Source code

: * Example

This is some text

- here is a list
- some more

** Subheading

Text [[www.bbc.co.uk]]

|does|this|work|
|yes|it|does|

::::::

WHAT IS BEING ASKED
Output all of the data again. Match it exactly.

ANSWER
Source code

: * Example

This is some text

- here is a list
- some more

** Subheading

Text [[www.bbc.co.uk]]

|does|this|work|
|yes|it|does|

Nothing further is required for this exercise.